The problem, there is no "they".


That's the whole problem, the finger pointing ends in everyone pointing at eachother equally. It's why corporations can do atrocious deeds to human life or the environment and people end up with bonuses instead of handcuffs.

But imagine you are some unethical person looking to ensure as little of of your hard earned cash goes to things like a subsidized meal to a hungry person as possible. Your company is raking in millions and you want that money, but you know Uncle Sam is going to take his cut. Maybe you set your personal salary at minimum wage, and have the corporation own your nice house and nice car instead, and use the corporate card for your airfare and dining. IIRC, setting up a corporate trust similar to this was how Jeffrey Epstein was able to get Les Wexner's multimillion dollar Manhattan townhouse for nothing at all on paper. The Trump foundation also got into similar trouble for misuse of funds a few years ago. No doubt a lot of people in this world are abusing the tax advantages offered for corporations towards personal gain, and no doubt they lobby lawmakers to keep things this way.
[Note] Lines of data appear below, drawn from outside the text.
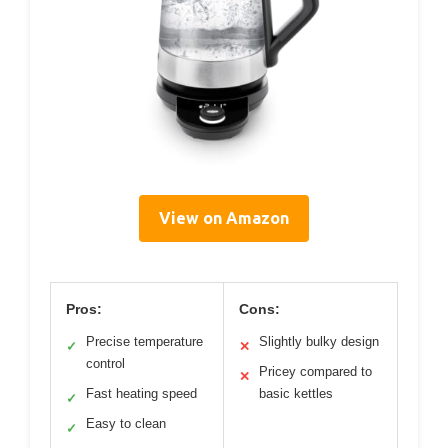
View on Amazon
Pros:
Cons:
Precise temperature
Slightly bulky design
✓
✕
control
Pricey compared to
✕
Fast heating speed
basic kettles
✓
Easy to clean
✓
> You have this insanity where a person making money out of their hard work pays more tax than a person living off dividends and doing nothing.

It's not insanity. They worked and paid taxes on the money they used to buy those dividend bearing stocks, why punish them?


Isn't that a consequence of "buying" liability protection by becoming a C-Corp? There are other forms of incorporation that allow for pass-through taxation. There is a reason those are only used in specific situations.

If we are going to treat corporations as a fictional person, we should only be looking at the direct corporate tax rate.


You’re right, capital gains should be taxed at the normal tax rate too.